Regulation of human CYP 2C and 3A protein expression by cytokines. Cells from patient HH1294 or HH1315 were cultured in T25 flasks, and treated with phosphate-buffered saline (1 μl/ml, Control), lipopolysaccharide (LPS, 10 μg/ml), interleukin-6 (IL-6, 10ng/ml)), tumor necrosis factor-α (TNF, 10ng/ml)), interferon-γ (IFN, 10ng/ml)), tumor growth factor-β (TGF, 10ng/ml) or interleukin-1 (IL-1, 5ng/ml) for 24 or 40 hr, respectively. Cell lysates were prepared and Western blot assays for (A) CYP2C9 and (B) CYP3A4 were performed as described in Methods. Lanes marked 2C9 and 2C19 were loaded with 1 μg of insect cell microsomes (Supersomes) expressing the respective CYPs. In each section, the upper panels show Western blots of HH1315 (40 h treatment) probed for CYP2C9 or CYP3A4. Blots reprobed with antibody to glyceraldehyde 3-phosphate dehydrogenase (GAPDH) are displayed under the respective CYP blots. In the lower panels, relative levels of CYP proteins were quantified, normalized to GAPDH to account for any loading or transfer discrepancies, and plotted as a percentage of the control group mean. Data represent the means ± S.E.M. of three independent samples for each group. Significant differences compared with control are denoted by *=p < 0.05 and **= p < 0.005.

Fig 3

Regulation of human CYP 2B6 protein expression by cytokines. Cells from patient HH1294 or HH1315 were cultured in T25 flasks, and treated with phosphate-buffered saline (1 μl/ml, Control), lipopolysaccharide (LPS, 10 μg/ml), interleukin-6 (IL-6, 10ng/ml)), tumor necrosis factor-α (TNF, 10ng/ml)), interferon-γ (IFN, 10ng/ml)), tumor growth factor-β (TGF, 10ng/ml) or interleukin-1 (IL-1, 5ng/ml) for 24 or 40 hr, respectively.
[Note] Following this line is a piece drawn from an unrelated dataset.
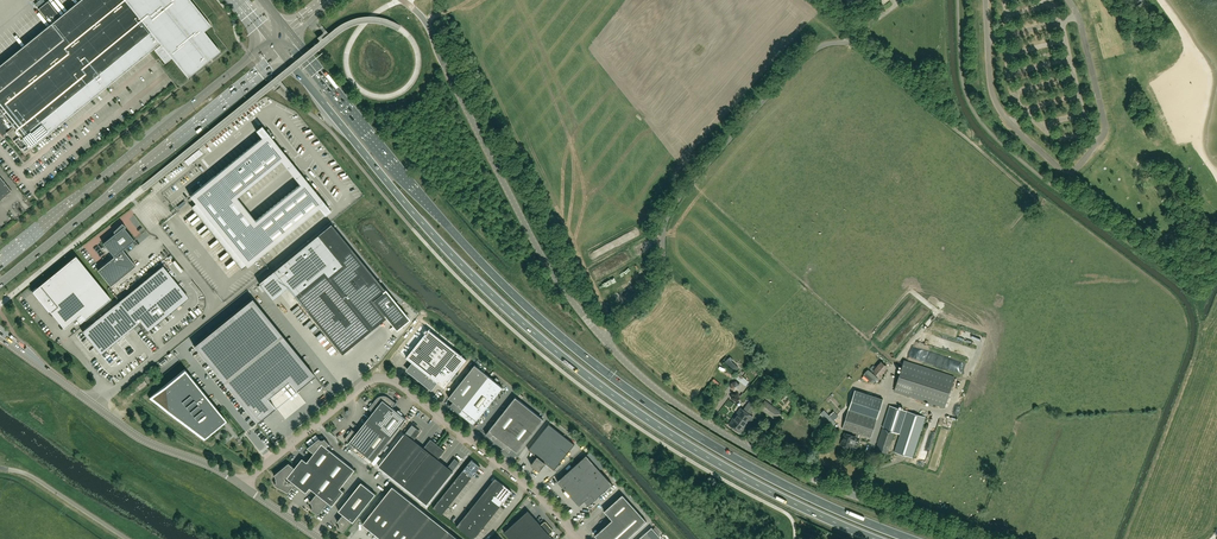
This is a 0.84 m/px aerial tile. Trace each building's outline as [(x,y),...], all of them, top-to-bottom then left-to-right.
[(25,155),(33,148),(32,147),(148,52),(160,43),(163,47),(157,52),(165,63),(172,58),(187,77),(220,51),(204,31),(211,25),(190,0),(80,0),(60,16),(48,1),(38,9),(51,24),(0,65),(0,132),(2,135),(6,132),(25,155)] [(120,93),(126,101),(132,97),(132,98),(135,95),(130,89),(128,91),(125,89),(120,93)] [(190,196),(196,203),(213,224),(246,265),(247,266),(262,254),(265,252),(283,237),(319,208),(325,215),(331,210),(328,207),(299,172),(292,164),(272,138),(271,137),(264,129),(262,125),(256,130),(262,138),(190,196)] [(0,176),(0,200),(11,190),(0,176)] [(357,186),(348,190),(352,199),(360,195),(357,186)] [(330,223),(273,269),(340,353),(386,315),(397,328),(408,318),(330,223)] [(103,243),(114,257),(98,270),(111,286),(136,265),(123,250),(134,240),(124,227),(125,226),(124,226),(122,224),(114,231),(113,231),(115,233),(103,243)] [(64,328),(81,314),(85,319),(111,298),(76,255),(32,292),(48,312),(50,311),(64,328)] [(181,288),(163,265),(122,299),(140,322),(148,331),(166,316),(158,307),(181,288)] [(252,298),(193,345),(256,423),(275,408),(267,398),(288,381),(296,390),(315,375),(252,298)] [(140,322),(122,299),(119,301),(113,306),(82,331),(101,354),(140,322)] [(168,302),(162,307),(170,317),(176,313),(168,302)] [(466,359),(429,329),(406,357),(413,363),(408,370),(431,389),(437,382),(444,387),(450,380),(452,382),(457,375),(455,373),(466,359)] [(725,363),(735,371),(738,368),(728,359),(725,363)] [(881,361),(872,372),(876,376),(879,378),(888,367),(881,361)] [(945,407),(954,377),(904,361),(894,391),(945,407)] [(473,424),(503,387),(475,365),(449,398),(453,401),(450,406),(473,424)] [(868,369),(863,375),(871,382),(872,382),(873,384),(878,378),(876,377),(876,376),(872,372),(868,369)] [(185,370),(151,397),(205,437),(216,428),(217,419),(218,419),(219,416),(217,416),(217,410),(206,397),(185,370)] [(739,374),(736,378),(745,386),(749,382),(739,374)] [(140,389),(147,384),(144,380),(137,386),(140,389)] [(739,389),(740,384),(736,381),(731,383),(731,388),(735,391),(739,389)] [(883,400),(855,390),(848,410),(877,419),(883,400)] [(406,419),(392,408),(397,402),(396,403),(389,397),(386,396),(384,395),(381,396),(378,397),(376,399),(369,408),(368,407),(368,408),(373,412),(366,421),(390,440),(406,419)] [(517,452),(544,420),(515,397),(489,430),(486,434),(509,453),(513,449),(517,452)] [(765,399),(759,408),(775,420),(781,411),(779,410),(765,399)] [(912,458),(925,417),(889,406),(883,426),(884,427),(884,429),(882,428),(878,442),(876,451),(887,454),(894,432),(900,434),(894,452),(912,458)] [(735,429),(749,409),(747,407),(744,411),(741,408),(729,425),(735,429)] [(752,420),(752,418),(752,416),(749,414),(751,411),(749,409),(735,429),(741,433),(744,428),(745,428),(747,425),(746,425),(749,422),(751,422),(752,420)] [(824,410),(820,413),(826,419),(833,426),(836,423),(834,420),(829,415),(824,410)] [(871,438),(877,419),(848,410),(842,428),(871,438)] [(834,411),(829,415),(834,420),(838,416),(834,411)] [(820,413),(817,416),(818,416),(823,422),(826,419),(820,413)] [(390,440),(366,421),(357,433),(351,428),(351,429),(352,429),(345,439),(349,442),(373,461),(390,440)] [(568,453),(574,444),(549,424),(542,433),(529,450),(537,457),(531,464),(537,469),(538,468),(540,469),(540,470),(545,463),(554,470),(568,453)] [(453,472),(452,471),(459,462),(458,461),(457,462),(453,460),(453,461),(449,466),(447,468),(437,460),(444,452),(441,449),(442,448),(440,447),(440,448),(435,443),(434,442),(433,442),(429,441),(423,449),(413,441),(419,433),(417,429),(412,425),(405,434),(404,433),(378,466),(427,504),(453,472)] [(857,448),(860,438),(854,436),(844,433),(840,445),(843,446),(844,447),(846,448),(847,447),(850,448),(851,446),(857,448)] [(355,470),(336,454),(327,447),(328,445),(329,444),(325,438),(324,439),(325,439),(324,439),(322,440),(321,440),(320,439),(319,439),(320,438),(319,438),(307,448),(312,452),(314,453),(307,462),(321,473),(340,488),(355,470)] [(613,484),(586,455),(557,481),(572,497),(572,496),(579,504),(583,500),(584,501),(591,495),(595,499),(613,484)] [(310,488),(321,473),(307,462),(302,458),(301,459),(301,460),(295,468),(293,466),(289,463),(274,475),(275,475),(275,476),(276,477),(276,478),(276,481),(276,482),(276,484),(275,485),(288,492),(294,486),(295,484),(306,492),(310,488)] [(472,477),(480,466),(472,459),(463,470),(472,477)] [(472,477),(463,470),(461,473),(469,480),(472,477)] [(344,491),(340,488),(321,473),(310,488),(315,492),(316,493),(317,493),(315,495),(313,498),(310,502),(311,503),(312,504),(312,505),(313,506),(313,507),(312,509),(312,510),(311,510),(319,514),(326,504),(328,502),(332,506),(344,491)] [(469,480),(461,473),(458,477),(466,483),(469,480)] [(466,483),(458,477),(455,480),(464,487),(466,483)] [(501,488),(504,485),(495,478),(487,489),(495,495),(498,492),(501,488)] [(464,487),(455,480),(453,484),(461,490),(464,487)] [(353,522),(376,494),(361,482),(339,511),(343,514),(342,516),(337,521),(338,522),(338,521),(339,522),(339,523),(339,524),(340,525),(340,526),(340,528),(339,529),(339,528),(339,529),(344,532),(351,523),(350,523),(352,521),(353,522)] [(461,490),(453,484),(450,487),(458,494),(461,490)] [(504,502),(512,491),(504,485),(501,488),(498,492),(495,495),(504,502)] [(449,531),(392,486),(363,524),(382,538),(442,538),(449,531)] [(458,494),(450,487),(447,490),(455,497),(458,494)] [(495,495),(487,489),(484,492),(492,499),(495,495)] [(455,497),(447,490),(444,494),(453,501),(455,497)] [(492,499),(484,492),(481,495),(490,502),(492,499)] [(453,501),(444,494),(442,497),(450,504),(453,501)] [(490,502),(481,495),(479,499),(487,505),(490,502)] [(504,502),(495,495),(492,499),(501,505),(504,502)] [(622,495),(604,511),(612,520),(595,535),(598,538),(627,538),(647,521),(622,495)] [(450,504),(442,497),(439,501),(447,508),(450,504)] [(487,505),(479,499),(476,502),(484,509),(487,505)] [(501,505),(492,499),(490,502),(498,509),(501,505)] [(447,508),(439,501),(436,504),(445,511),(447,508)] [(484,509),(476,502),(473,506),(482,512),(484,509)] [(498,509),(490,502),(487,505),(495,512),(498,509)] [(445,511),(436,504),(433,508),(442,515),(445,511)] [(495,512),(487,505),(484,509),(493,515),(495,512)] [(482,512),(473,506),(470,509),(479,516),(482,512)] [(479,516),(470,509),(468,513),(476,519),(479,516)] [(493,515),(484,509),(482,512),(490,519),(493,515)] [(549,534),(553,531),(553,530),(546,522),(544,522),(541,525),(528,510),(504,532),(510,538),(554,538),(549,534)] [(490,519),(482,512),(479,516),(487,522),(490,519)] [(476,519),(468,513),(465,516),(473,523),(476,519)] [(473,523),(465,516),(462,519),(471,526),(473,523)] [(487,522),(479,516),(476,519),(484,526),(487,522)] [(471,526),(462,519),(460,523),(468,529),(471,526)] [(484,526),(476,519),(473,523),(482,529),(484,526)] [(468,529),(460,523),(457,526),(465,533),(468,529)] [(482,529),(473,523),(471,526),(479,533),(482,529)] [(479,533),(471,526),(468,529),(476,536),(479,533)] [(661,537),(652,527),(647,531),(639,538),(659,538),(661,537)] [(468,529),(465,533),(472,538),(474,538),(476,536),(468,529)]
Cell lysates were prepared and Western blot assays for CYP2B6 were performed as described in Methods. Upper panel, Western blots of HH1315 (40 h treatment) probed for CYP2B6. Blots reprobed with antibody to glyceraldehyde 3-phosphate dehydrogenase (GAPDH) are displayed under the CYP blots. Lower panel, relative levels of CYP2B6 proteins were quantified, normalized to GAPDH to account for any loading or transfer discrepancies, and plotted as a percentage of the control group mean. Data represent the means ± S.E.M. of three independent samples for each group. Significant differences compared with control are denoted by *=p < 0.05.